Run 2: md5sum 3m45.55s; md5deep 4m00.76s; openssl 3m42.57s.
Run 3: md5sum 3m58.34s; md5deep 4m07.43s; openssl 3m49.7s.
Average (rounded to second):
Test 1 Conclusions
While the 'real' time may be an interesting factor for investigators, what we are more interested in is the time that the program was using the processor. In this case 'user' is the time taken by the program in user mode, and sys is time in kernel mode. The basic idea is that we want a program that takes the least amount of time on the processor to do the same amount of work.
Note: from the data it appears that another process, perhaps an OS update, was taking place that affected all the programs.
Based on the average of the three runs, it appears that openssl is slightly faster, followed by md5sum and then md5deep.

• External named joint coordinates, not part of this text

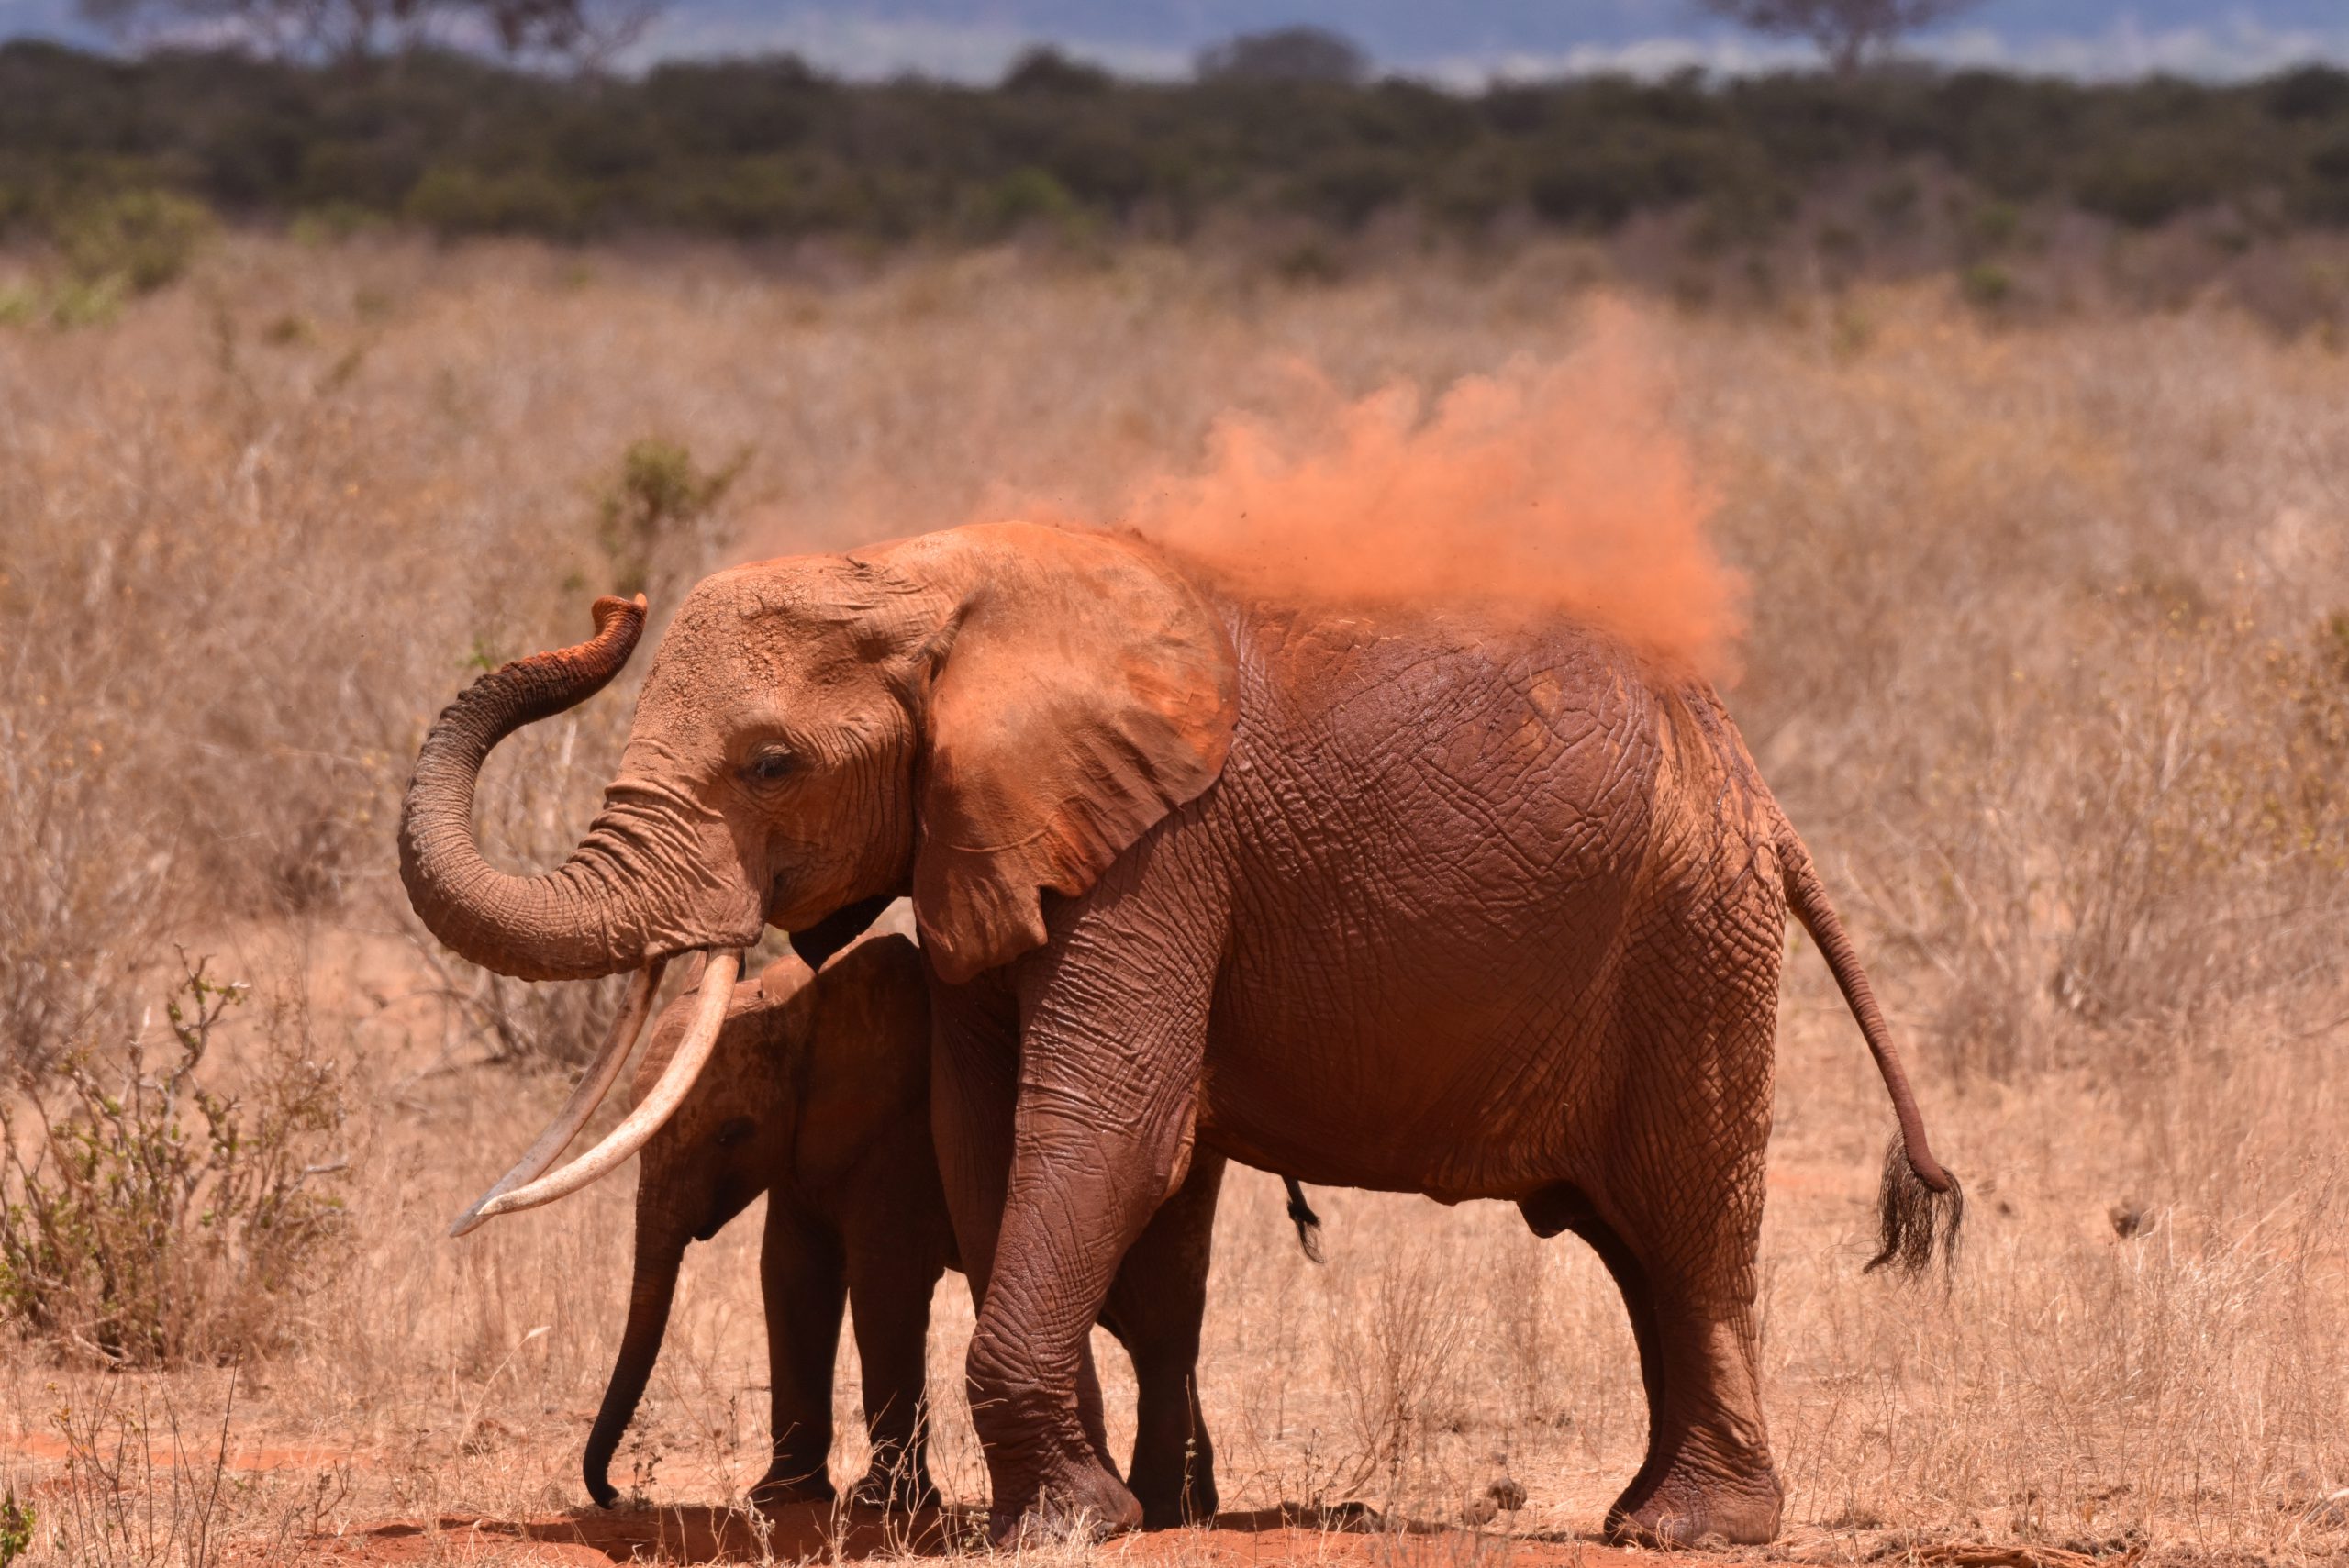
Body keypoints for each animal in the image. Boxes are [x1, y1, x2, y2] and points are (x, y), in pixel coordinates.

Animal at [578, 930, 1240, 1527]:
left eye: (730, 1133)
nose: (613, 1494)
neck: (799, 1005)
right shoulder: (804, 1145)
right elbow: (790, 1278)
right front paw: (778, 1498)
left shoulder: (897, 1136)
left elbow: (882, 1286)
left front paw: (882, 1504)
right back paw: (1188, 1506)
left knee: (1150, 1315)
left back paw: (1171, 1509)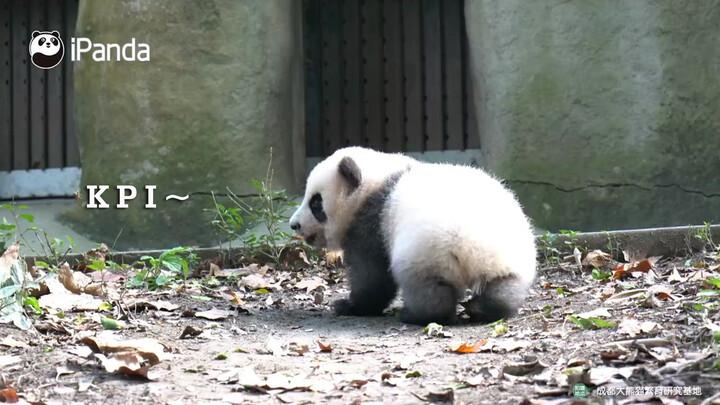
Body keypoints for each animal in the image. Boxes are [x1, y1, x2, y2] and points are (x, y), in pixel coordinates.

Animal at [290, 147, 536, 324]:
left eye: (315, 203)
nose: (295, 225)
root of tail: (474, 247)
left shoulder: (372, 223)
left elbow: (371, 276)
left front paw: (349, 306)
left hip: (427, 251)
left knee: (426, 288)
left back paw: (417, 315)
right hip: (509, 257)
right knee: (503, 286)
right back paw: (487, 309)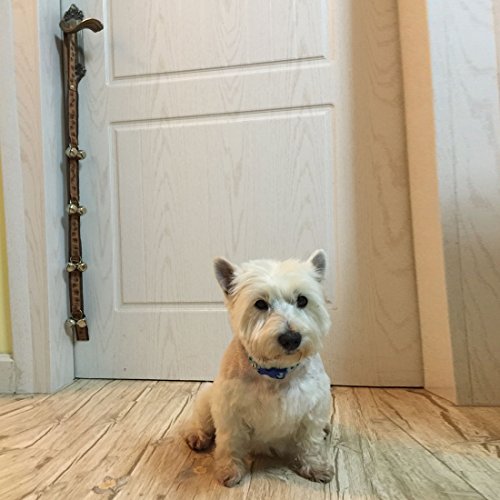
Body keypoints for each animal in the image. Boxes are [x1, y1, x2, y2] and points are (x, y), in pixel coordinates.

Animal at [183, 250, 333, 487]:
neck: (277, 373)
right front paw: (229, 470)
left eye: (302, 300)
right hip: (209, 396)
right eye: (260, 304)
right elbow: (229, 442)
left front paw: (316, 467)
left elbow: (310, 441)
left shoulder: (313, 408)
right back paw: (197, 436)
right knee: (201, 419)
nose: (291, 338)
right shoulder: (230, 410)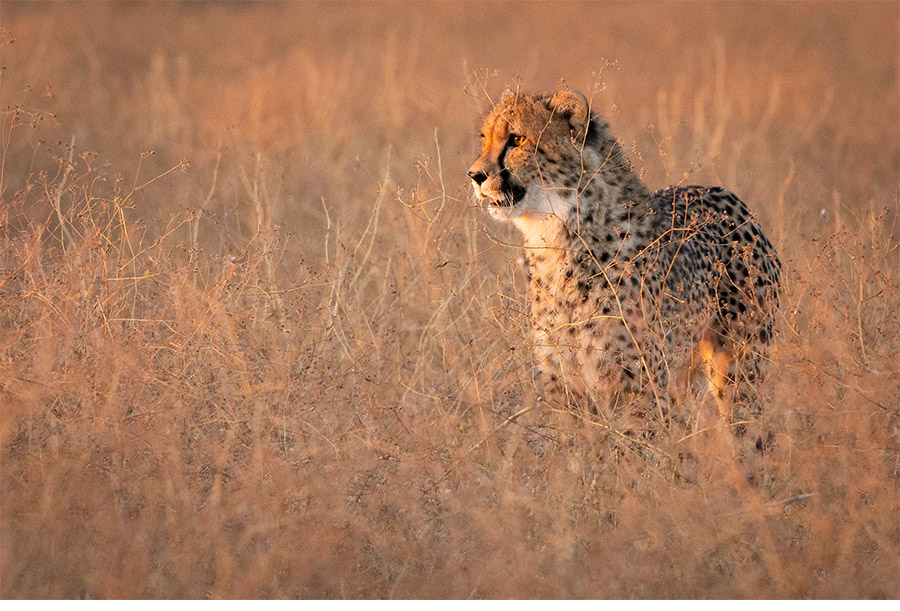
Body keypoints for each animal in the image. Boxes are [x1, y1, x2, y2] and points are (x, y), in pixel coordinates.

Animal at [468, 89, 781, 433]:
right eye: (485, 138)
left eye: (517, 139)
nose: (475, 175)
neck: (556, 236)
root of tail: (726, 194)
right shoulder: (563, 384)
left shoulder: (637, 387)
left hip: (741, 366)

It should be noted, however, that md5deep is not really being used in the way it was designed. For example, md5sum does not include a recursive mode, where md5deep does. If we run md5deep using its recursive mode - instead of find and xargs - then the time is actually slightly better than the others:
md5deep recursive - restricted to 1 thread
So, in conclusion, if you are are feeding a list of files into an md5 hash program, openssl appears to be a slightly better choice over md5sum and md5deep. However, if you can choose how the file list is ingested, md5deep is probably a better choice because of speed and available features.
Test 2: Testing the time for each program to hash a 10 GB disk image. This test will not use find and xargs - it will use the program directly. md5deep will be restricted to 1 thread.
|real 1m44.558s||real 1m49.491s||real 1m43.475s|
|user 0m19.369s||user 0m20.421s||user 0m18.233s|
|sys 1m24.877s||sys 1m30.534s||sys 1m24.889s|
For a single large file, it appears that openssl is also the fastest, followed by md5sum and then md5deep.
Please note: all of these tests are, at best, quite shallow. A proper testing environment with many more runs should be conducted.
Bonus observation: As set, xargs will send 1 line to the hashing program and spawn 1 process. This process seems to switch between processors, even while the same hash is calculating.